Judge White also found that “State Street’s reliance on the plan documents, rather than the fiduciary duty of prudence under the circumstances, was misplaced, regardless whether its interpretation of the documents was correct.” She also rejected the majority’s reliance on the actions of other pension-fund fiduciaries who also continued to buy or hold GM stock as evidence that the stock remained a prudent investment. Because there was at least a question of fact regarding whether State Street satisfied its duty of prudence under the circumstances, Judge White would have reversed and remanded for further proceedings before the District Court.

Conclusion

As the lower courts continue to grapple with the aftermath of Dudenhoeffer, the majority opinion in Pfeil II reflects the strength of having (and adhering to) a prudent process for evaluating investments in company stock. The dissenting opinion by Judge White does raise an important question though regarding the “yardstick” that plan fiduciaries should use when making this evaluation.
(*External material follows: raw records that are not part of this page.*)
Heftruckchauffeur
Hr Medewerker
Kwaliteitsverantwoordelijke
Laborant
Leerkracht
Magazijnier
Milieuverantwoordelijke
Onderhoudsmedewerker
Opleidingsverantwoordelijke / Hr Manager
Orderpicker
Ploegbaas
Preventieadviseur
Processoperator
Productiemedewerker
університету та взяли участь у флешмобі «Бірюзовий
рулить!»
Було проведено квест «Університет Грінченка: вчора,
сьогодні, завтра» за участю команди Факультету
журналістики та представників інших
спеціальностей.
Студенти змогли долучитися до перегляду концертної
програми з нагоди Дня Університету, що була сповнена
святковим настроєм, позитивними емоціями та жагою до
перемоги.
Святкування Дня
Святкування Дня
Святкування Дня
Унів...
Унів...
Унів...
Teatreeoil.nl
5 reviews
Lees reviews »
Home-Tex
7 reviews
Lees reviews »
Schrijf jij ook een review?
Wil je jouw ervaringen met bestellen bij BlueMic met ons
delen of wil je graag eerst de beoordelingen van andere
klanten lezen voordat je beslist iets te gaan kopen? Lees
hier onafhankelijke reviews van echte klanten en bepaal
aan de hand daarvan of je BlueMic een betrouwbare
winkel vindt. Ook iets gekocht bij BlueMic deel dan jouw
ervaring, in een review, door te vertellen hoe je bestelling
The Supreme Court stated in Dudenhoeffer that “the duty of prudence trumps the instructions of a plan document, such as an instruction to invest exclusively in employer stock even if financial goals demand the contrary.” Dudenhoeffer, 134 S. Ct. at 2468. As such, adhering to a prudent process and considering whether the duty of prudence requires disregarding the plan documents, will still be a crucial balancing act for plan fiduciaries.

DISCLAIMER: Because of the generality of this update, the information provided herein may not be applicable in all situations and should not be acted upon without specific legal advice based on particular situations.